A Copa,
de Khyentse Norbu


Phörpa, Austrália/Butão, 1999

O que no momento acontece com as cinematografias diferenciadas é algo bastante revoltante. A não ser que se considere um filme um produto diferente apenas por conter paisagens desconhecidas ou pessoas com outra cor de pele ou olhos mais ou menos puxados, essa terminologia usada para classificar o cinema não europeu ou americano está sendo bem empregada. Porém, diante de uma massa de filmes estrangeiros que chegam as nossas salas esse conceito cai facilmente. Para ser diferenciado, espera-se que o cinema seja diferente. Apenas isso. Raramente temos a oportunidade de ver obras estrangeiras, até mesmo européias, que se encaixam na nomenclatura "diferente". Ultimamente apareceram por aqui filmes orientais e de países muçulmanos que possuem propostas estéticas variadas, formando um extremamente pequeno grupo de obras que contribuem para a evolução da arte cinematográfica. Mas, são elas em tão pequeno número que não podemos sempre expandir essas características para a cinematografia nacional à qual pertencem. Geralmente a diferenciação é apenas um acontecimento isolado de um gênio que calhou de se expressar em uma parte do globo tida como exótica.

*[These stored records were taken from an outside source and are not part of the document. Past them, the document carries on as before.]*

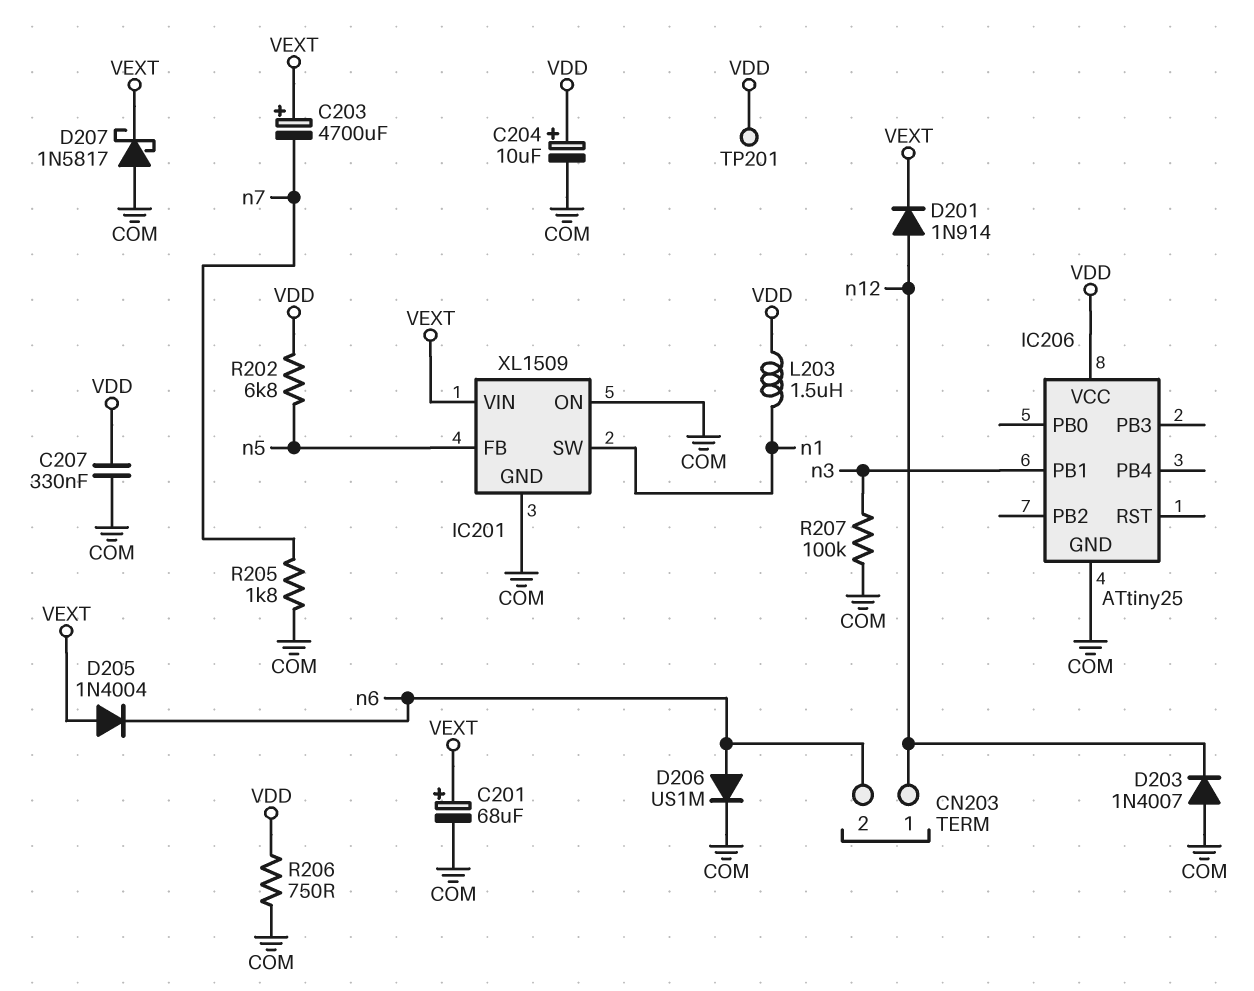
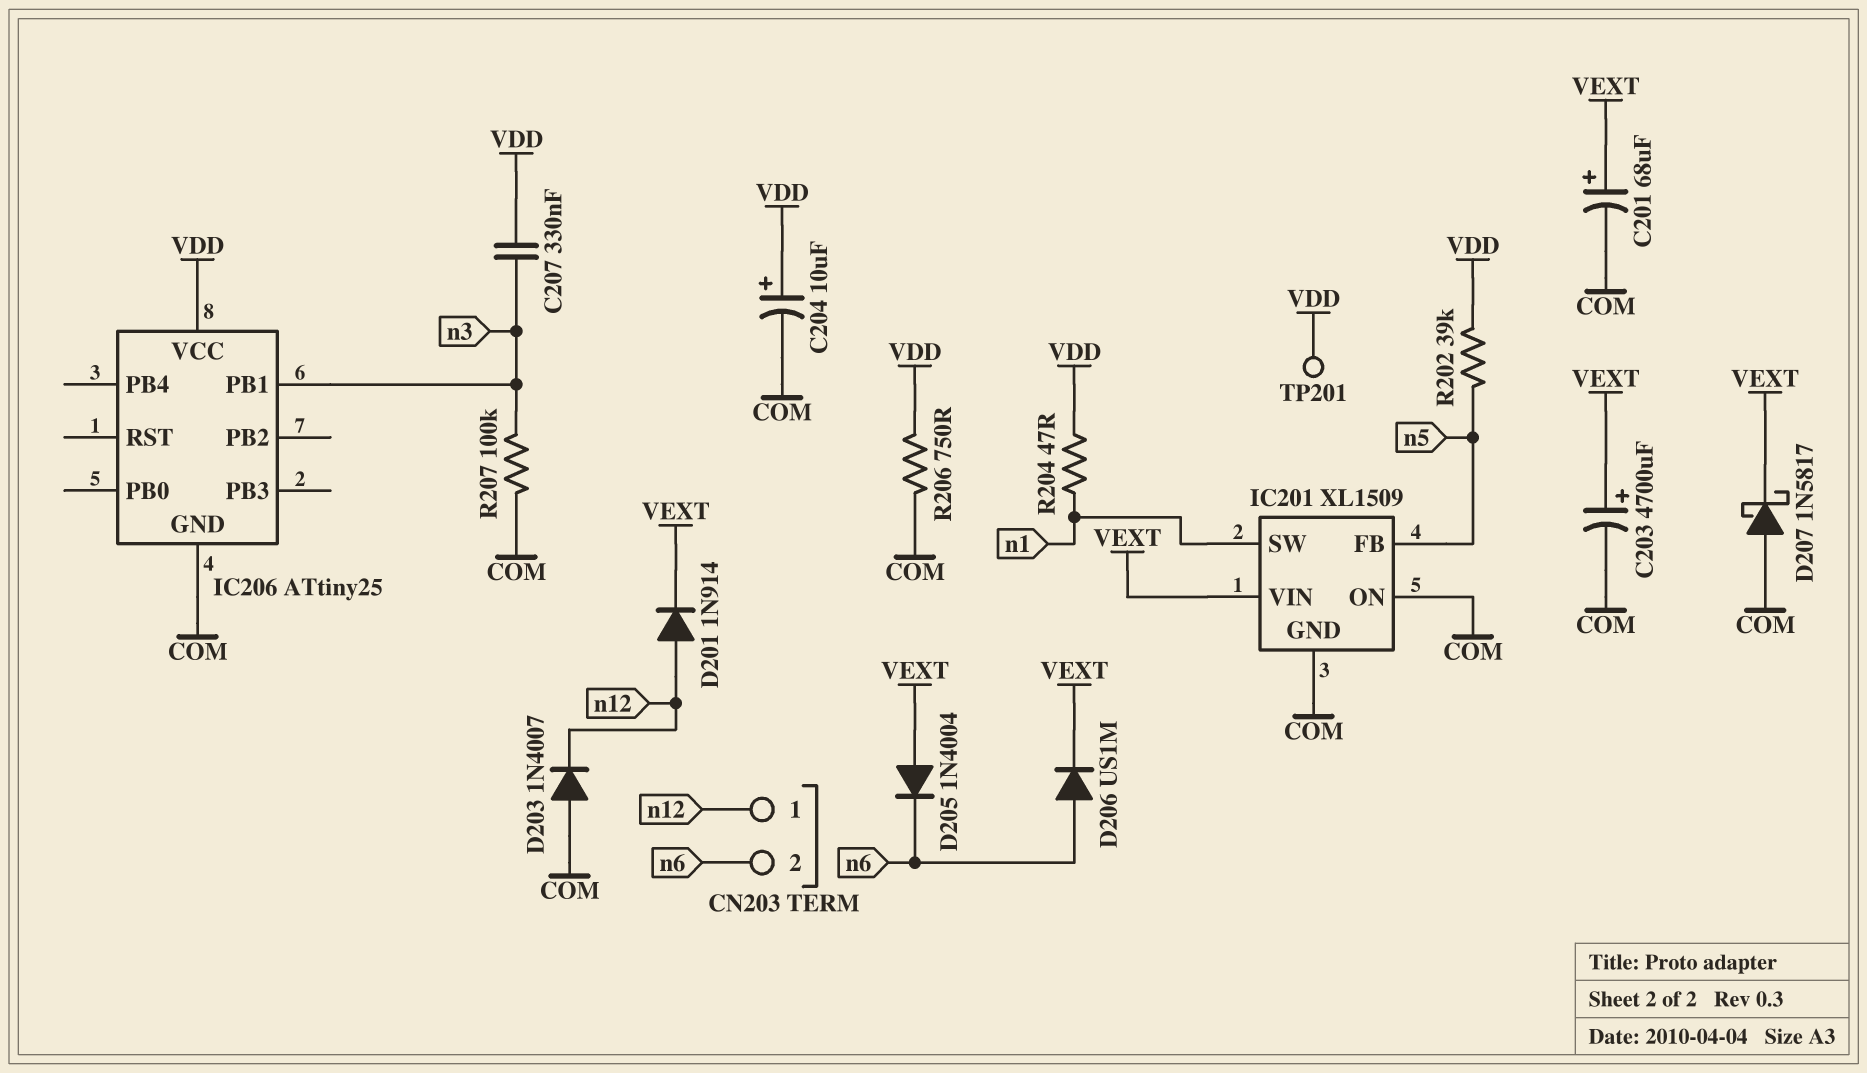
C203: 4700uF (plus VEXT, minus n7) -> 4700uF (plus VEXT, minus COM)
C207: 330nF (COM, VDD) -> 330nF (VDD, n3)
D206: diode US1M (A n6, K COM) -> diode US1M (A n6, K VEXT)
L203: 1.5uH (VDD, n1) -> none
R202: 6.8k (VDD, n5) -> 39k (VDD, n5)
R204: none -> 47 (VDD, n1)
R205: 1.8k (COM, n7) -> none

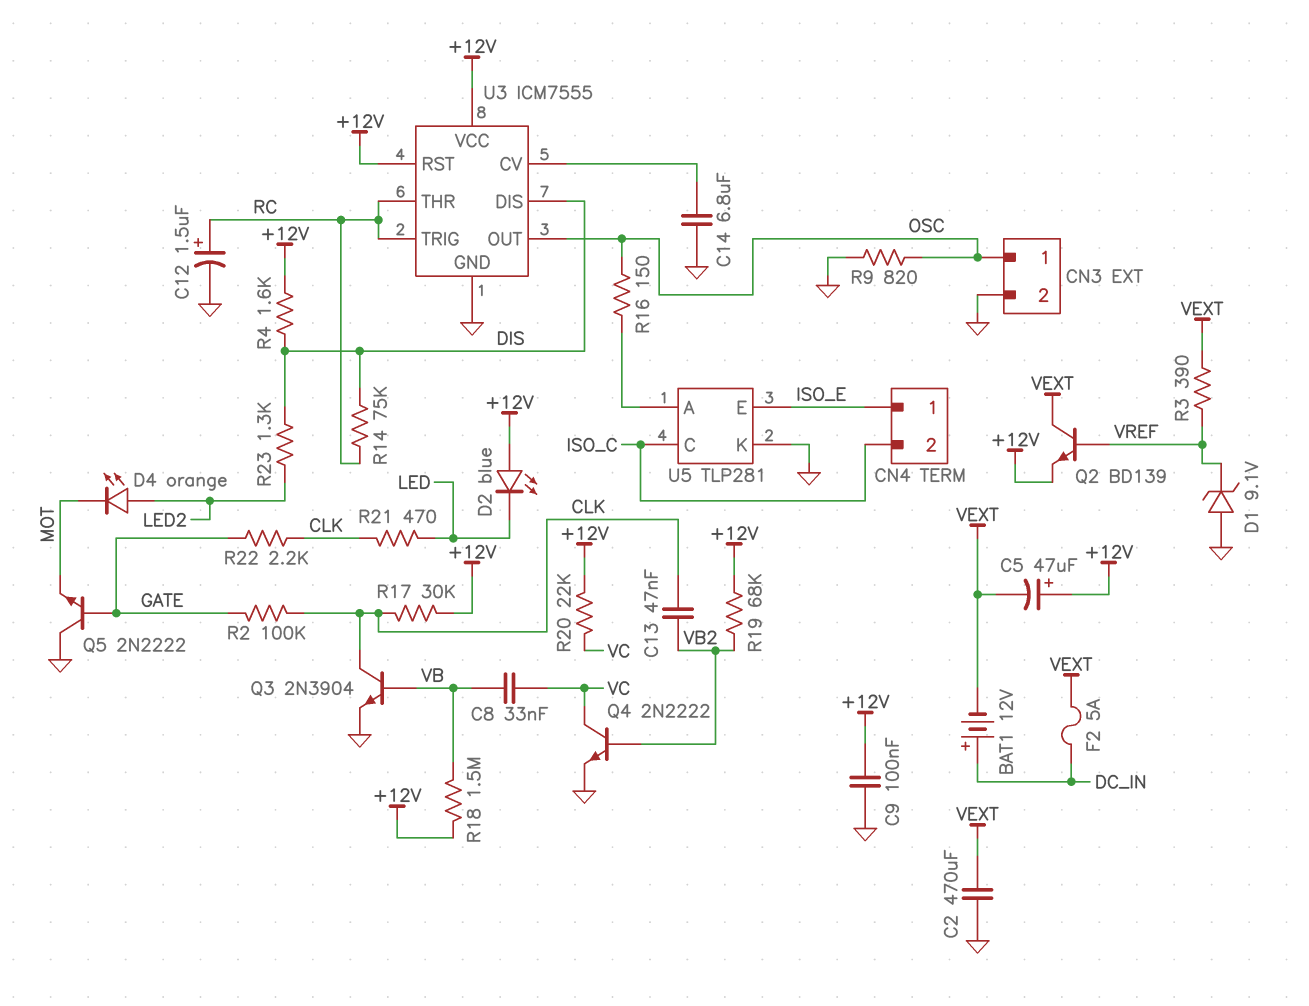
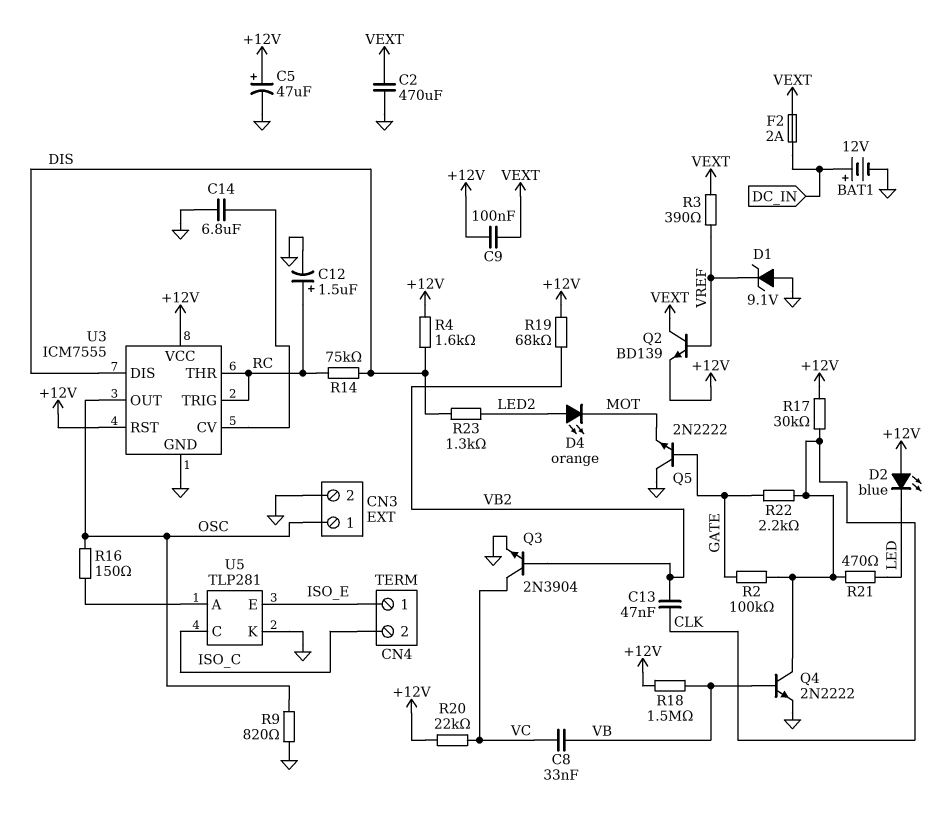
BAT1: 12V (plus DC_IN, minus VEXT) -> 12V (plus DC_IN, minus GND)
C5: 47uF (plus +12V, minus VEXT) -> 47uF (plus +12V, minus GND)
C9: 100nF (+12V, GND) -> 100nF (+12V, VEXT)
F2: 5A (DC_IN, VEXT) -> 2A (DC_IN, VEXT)
Q3: NPN 2N3904 (B VB, C CLK, E GND) -> NPN 2N3904 (B VB2, C VC, E GND)
Q4: NPN 2N2222 (B VB2, C VC, E GND) -> NPN 2N2222 (B VB, C CLK, E GND)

Na maioria dos casos, os filmes tidos como diferentes não passam de repetidores dos velhos esquemas ideológicos e estéticos estabelecidos pela indústria cinematográfica. Se aproveitando de uma demanda por novidades esses filmes conseguem se colocar no mercado como porta-vozes da diversidade cultural no cinema, tapando assim um buraco na exibição.

A Copa é um desses equívocos. Filme budista, cheio de budistas, não consegue esconder sua tendência mais forte de fazer propaganda ideológica de fácil penetração na elite cultural que freqüenta as salas de cinema da zona sul. Trata-se de um cinema que emociona para convencer, e não para explicar ou expor. Na tela, as situações, os rituais religiosos (bastante ricos, por sinal), não conseguem ser nada além de armação audiovisual feita para desfilar diante dos olhos do mundo ocidental, usando os mesmos recursos já bastante conhecidos do lado de cá do planeta.

A esquerda britânica possui o engajado Ken Loach, com seus filmes recheados de dramas sociais mas vazios de cinema. Os budistas possuem A Copa, filme cheio de colocações contra os chineses e igualmente vazio de cinema. Mostrando as coisas dessa maneira não quero dizer que o cinema ideológico não deve ser levado a sério, mas apenas apontar a existência de um grupo de filmes que usam a ideologia travestida de cinema, que se aproveitam de uma suposta condição de produto diferenciado para conseguir fácil aceitação e exposição de suas causas, sem prestar maiores tributos à arte cinematográfica.

É interessante ir ao cinema para ver A Copa? Claro. É importante? Sim. É a oportunidade que temos de conhecer e avaliar o que está acontecendo com o cinema e constatar que, depois de vários anos de existência, ele tem uma função muito bem definida na cultura de massas como propagador de valores não estéticos.